Hepatic venous outflow obstruction in piggyback liver transplantation: single centre experience.

作者信息

Arudchelvam Joel, Bartlett Adam, McCall John, Johnston Peter, Gane Edward, Munn Stephen

机构信息

New Zealand Liver Transplant Unit, Auckland City Hospital, Auckland, New Zealand.

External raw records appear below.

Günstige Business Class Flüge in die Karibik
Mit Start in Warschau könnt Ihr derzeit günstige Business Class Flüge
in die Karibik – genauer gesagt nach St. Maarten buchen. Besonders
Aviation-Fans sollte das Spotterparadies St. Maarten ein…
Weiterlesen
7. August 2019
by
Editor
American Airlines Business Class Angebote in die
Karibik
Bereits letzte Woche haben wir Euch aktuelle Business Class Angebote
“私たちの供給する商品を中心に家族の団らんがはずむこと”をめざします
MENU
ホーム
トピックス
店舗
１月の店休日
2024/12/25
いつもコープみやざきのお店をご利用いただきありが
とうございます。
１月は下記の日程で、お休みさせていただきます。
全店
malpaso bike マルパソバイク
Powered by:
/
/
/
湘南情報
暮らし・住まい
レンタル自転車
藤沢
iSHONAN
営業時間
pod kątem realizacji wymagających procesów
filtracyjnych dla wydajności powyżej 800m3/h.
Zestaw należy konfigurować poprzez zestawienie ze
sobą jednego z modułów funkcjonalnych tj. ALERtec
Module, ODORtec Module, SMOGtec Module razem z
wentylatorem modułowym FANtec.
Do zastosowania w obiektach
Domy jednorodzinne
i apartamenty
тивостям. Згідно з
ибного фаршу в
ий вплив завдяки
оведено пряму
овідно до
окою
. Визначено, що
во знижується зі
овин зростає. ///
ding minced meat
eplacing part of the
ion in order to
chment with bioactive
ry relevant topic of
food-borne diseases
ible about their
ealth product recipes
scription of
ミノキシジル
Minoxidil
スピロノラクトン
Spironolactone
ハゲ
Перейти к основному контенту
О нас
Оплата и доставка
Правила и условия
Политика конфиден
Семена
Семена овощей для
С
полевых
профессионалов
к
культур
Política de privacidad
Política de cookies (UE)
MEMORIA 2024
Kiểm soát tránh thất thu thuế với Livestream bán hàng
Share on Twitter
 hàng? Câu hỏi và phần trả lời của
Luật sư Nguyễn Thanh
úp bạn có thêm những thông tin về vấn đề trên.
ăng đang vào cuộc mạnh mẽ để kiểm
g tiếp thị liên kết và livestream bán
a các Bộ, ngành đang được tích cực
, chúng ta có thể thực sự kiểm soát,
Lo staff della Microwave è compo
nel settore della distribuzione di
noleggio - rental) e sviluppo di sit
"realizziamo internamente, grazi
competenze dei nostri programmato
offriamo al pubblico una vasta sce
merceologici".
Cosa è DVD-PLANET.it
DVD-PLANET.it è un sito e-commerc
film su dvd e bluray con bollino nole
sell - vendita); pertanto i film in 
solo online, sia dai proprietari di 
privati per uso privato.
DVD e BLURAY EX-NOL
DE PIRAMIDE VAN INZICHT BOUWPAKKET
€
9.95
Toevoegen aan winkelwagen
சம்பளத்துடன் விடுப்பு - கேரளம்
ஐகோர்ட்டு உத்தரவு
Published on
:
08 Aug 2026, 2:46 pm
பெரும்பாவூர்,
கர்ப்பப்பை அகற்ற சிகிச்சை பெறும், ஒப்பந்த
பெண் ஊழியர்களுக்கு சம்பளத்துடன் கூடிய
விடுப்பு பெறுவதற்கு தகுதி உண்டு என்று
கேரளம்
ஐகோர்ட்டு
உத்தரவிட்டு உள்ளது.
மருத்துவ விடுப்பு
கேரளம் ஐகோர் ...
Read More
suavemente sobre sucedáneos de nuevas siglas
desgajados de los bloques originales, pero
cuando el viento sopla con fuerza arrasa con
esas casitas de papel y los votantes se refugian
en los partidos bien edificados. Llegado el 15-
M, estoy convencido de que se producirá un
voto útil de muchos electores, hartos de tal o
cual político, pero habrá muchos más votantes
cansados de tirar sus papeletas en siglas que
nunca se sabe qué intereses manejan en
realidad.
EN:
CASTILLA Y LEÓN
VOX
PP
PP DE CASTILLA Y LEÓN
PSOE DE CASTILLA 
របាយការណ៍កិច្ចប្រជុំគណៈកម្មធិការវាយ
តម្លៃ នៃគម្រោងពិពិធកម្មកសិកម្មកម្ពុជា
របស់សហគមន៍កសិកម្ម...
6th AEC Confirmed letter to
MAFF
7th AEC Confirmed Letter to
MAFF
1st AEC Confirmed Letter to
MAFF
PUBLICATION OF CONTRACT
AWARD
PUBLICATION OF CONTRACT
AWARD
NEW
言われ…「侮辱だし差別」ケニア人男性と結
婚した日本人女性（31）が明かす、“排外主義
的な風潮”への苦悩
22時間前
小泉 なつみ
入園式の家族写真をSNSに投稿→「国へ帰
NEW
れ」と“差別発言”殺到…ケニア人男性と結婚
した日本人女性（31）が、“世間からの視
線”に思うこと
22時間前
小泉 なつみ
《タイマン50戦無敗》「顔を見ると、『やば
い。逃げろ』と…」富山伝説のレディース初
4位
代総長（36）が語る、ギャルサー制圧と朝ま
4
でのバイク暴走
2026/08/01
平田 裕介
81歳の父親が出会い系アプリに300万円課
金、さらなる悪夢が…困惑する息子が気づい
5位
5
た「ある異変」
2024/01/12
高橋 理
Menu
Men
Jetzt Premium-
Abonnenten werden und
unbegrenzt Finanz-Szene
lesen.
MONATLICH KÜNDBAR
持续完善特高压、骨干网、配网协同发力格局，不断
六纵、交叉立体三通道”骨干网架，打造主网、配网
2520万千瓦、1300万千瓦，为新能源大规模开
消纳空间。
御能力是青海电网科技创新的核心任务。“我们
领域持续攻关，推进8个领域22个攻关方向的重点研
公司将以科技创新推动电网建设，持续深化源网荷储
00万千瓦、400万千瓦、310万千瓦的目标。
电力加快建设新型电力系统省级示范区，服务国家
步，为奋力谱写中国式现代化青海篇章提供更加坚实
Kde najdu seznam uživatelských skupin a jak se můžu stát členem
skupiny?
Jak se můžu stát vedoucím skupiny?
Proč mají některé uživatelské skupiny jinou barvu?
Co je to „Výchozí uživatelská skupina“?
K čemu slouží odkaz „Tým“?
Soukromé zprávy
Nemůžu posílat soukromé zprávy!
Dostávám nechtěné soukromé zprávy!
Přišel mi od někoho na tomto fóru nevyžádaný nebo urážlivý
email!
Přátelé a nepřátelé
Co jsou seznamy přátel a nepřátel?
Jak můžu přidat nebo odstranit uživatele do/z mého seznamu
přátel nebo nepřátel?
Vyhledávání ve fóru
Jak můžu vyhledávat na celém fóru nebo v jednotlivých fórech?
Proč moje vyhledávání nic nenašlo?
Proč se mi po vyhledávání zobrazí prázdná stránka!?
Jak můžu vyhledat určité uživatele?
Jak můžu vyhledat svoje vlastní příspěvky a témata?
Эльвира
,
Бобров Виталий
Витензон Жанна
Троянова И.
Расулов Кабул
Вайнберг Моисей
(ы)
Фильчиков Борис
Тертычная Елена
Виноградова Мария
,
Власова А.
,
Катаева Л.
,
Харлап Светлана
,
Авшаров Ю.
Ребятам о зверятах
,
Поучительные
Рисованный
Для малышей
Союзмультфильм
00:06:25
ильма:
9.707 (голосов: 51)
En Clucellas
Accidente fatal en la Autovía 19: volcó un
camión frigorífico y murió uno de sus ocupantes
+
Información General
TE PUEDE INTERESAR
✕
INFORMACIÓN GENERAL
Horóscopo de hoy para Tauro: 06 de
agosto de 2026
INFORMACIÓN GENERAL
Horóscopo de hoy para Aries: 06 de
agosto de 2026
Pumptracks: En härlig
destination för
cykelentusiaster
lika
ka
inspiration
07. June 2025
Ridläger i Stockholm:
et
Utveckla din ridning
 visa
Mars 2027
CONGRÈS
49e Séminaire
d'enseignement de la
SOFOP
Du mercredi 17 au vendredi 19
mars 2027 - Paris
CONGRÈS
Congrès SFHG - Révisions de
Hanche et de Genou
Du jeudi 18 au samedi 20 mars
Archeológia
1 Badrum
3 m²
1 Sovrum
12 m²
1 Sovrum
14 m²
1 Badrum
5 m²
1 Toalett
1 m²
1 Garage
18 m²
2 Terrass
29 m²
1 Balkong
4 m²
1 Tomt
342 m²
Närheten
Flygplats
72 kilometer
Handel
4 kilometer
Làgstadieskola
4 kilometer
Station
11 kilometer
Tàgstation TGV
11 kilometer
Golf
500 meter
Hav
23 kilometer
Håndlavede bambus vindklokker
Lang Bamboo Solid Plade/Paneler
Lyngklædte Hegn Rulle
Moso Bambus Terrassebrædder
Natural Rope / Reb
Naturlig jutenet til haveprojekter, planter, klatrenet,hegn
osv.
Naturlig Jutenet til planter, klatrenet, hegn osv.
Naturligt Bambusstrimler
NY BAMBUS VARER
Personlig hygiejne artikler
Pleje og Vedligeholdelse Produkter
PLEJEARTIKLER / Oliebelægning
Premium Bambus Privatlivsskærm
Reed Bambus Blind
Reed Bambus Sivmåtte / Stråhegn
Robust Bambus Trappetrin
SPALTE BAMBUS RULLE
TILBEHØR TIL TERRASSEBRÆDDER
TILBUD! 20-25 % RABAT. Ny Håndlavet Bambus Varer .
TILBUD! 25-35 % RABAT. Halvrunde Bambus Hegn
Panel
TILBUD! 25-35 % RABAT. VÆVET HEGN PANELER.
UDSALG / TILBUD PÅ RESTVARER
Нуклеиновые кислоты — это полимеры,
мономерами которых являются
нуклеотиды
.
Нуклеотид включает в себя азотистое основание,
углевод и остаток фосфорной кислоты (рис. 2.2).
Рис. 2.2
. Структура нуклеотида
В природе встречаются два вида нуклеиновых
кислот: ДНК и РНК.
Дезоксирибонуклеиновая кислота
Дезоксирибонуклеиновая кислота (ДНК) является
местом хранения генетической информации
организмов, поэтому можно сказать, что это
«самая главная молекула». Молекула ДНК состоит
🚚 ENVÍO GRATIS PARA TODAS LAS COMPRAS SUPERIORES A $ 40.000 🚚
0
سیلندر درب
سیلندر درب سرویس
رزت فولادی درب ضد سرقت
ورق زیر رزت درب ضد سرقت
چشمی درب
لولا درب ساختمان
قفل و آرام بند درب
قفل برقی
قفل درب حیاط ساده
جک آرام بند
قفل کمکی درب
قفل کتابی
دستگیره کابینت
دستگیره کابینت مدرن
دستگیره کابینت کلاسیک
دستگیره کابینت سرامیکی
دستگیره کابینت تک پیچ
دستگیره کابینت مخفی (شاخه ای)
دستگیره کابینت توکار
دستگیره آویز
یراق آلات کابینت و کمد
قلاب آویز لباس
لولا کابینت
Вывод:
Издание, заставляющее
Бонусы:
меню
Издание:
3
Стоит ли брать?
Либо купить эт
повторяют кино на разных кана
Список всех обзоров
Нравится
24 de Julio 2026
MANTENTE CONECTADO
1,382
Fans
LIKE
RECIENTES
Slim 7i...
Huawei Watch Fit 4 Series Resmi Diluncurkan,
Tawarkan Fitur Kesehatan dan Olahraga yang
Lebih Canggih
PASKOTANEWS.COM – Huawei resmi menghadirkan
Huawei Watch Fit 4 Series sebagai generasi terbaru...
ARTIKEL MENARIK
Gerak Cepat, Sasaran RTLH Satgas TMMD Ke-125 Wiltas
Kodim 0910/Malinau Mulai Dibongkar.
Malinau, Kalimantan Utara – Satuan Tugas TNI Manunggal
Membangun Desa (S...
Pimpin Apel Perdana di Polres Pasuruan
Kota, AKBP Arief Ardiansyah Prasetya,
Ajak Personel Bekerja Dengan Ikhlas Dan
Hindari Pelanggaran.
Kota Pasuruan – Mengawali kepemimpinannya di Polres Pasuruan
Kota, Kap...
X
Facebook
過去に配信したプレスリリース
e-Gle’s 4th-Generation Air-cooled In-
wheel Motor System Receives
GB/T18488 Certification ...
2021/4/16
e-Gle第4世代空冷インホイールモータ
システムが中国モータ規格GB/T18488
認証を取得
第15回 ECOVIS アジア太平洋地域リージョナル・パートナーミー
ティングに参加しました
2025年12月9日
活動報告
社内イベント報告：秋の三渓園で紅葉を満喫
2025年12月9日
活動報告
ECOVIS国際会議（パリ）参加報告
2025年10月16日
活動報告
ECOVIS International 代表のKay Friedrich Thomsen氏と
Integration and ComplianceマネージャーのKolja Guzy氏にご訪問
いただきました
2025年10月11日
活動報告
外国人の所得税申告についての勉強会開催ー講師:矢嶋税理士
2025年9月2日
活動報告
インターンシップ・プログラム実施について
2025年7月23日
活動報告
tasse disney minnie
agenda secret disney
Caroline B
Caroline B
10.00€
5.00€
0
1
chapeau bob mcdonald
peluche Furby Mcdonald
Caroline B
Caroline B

Department of Surgery, Faculty of Medicine and Health Sciences, University of Auckland, Auckland, New Zealand.

出版信息

ANZ J Surg. 2017 Mar;87(3):182-185. doi: 10.1111/ans.13344. Epub 2015 Oct 16.

Abstract

BACKGROUND

Hepatic venous outflow obstruction (HVOO) is a rare but serious complication in liver transplantation (LT).

METHODS

We conducted a retrospective analysis of HVOO with venography and gradient measurement in consecutive LT from a single centre.

RESULTS

Five hundred and six LTs were performed in 486 patients with a median age of 49 years (range 3 months to 71 years). Nineteen (3.8%) cases of HVOO were identified. Diagnosis was confirmed at a median of 26 days post-LT (1-2312). The incidence fell from 5.5% in the first 253 LT, to 2.0% in the second 253 (P = 0.03). Seventeen were due to narrowing at the anastomosis and two cases were due to thrombosis. In adult patients, reconstruction of the supra-hepatic donor inferior vena cava (IVC) onto two veins versus modified 2-3 hepatic veins did not alter the likelihood of HVOO. 17/19 cases were managed successfully by stenting or venoplasty. Two paediatric patients with early onset HVOO had attempted surgical thrombectomy, one was successful and the other required retransplantation.

CONCLUSION

The incidence of HVOO appears to fall with increasing experience and does not appear to be related to the number of veins the donor IVC is anastomosed to in adult recipients.

摘要

背景

肝静脉流出道梗阻(HVOO)是肝移植(LT)中一种罕见但严重的并发症。

方法

我们对来自单一中心的连续肝移植病例进行了回顾性分析,采用静脉造影和梯度测量来评估HVOO。

结果

486例患者共进行了506例肝移植,中位年龄为49岁(范围3个月至71岁)。共识别出19例(3.8%)HVOO病例。诊断确诊时间为肝移植后中位26天(1 - 2312天)。发病率从最初253例肝移植中的5.5%降至随后253例中的2.0%(P = 0.03)。17例是由于吻合口狭窄,2例是由于血栓形成。在成年患者中,将肝上方供体下腔静脉(IVC)重建至两根静脉与改良的2 - 3根肝静脉相比,并未改变HVOO的发生可能性。19例中的17例通过支架置入或静脉成形术成功治疗。两名早期发生HVOO的儿科患者尝试了手术取栓,1例成功,另1例需要再次移植。

结论

HVOO的发病率似乎随着经验的增加而下降,并且似乎与成年受者中供体IVC吻合的静脉数量无关。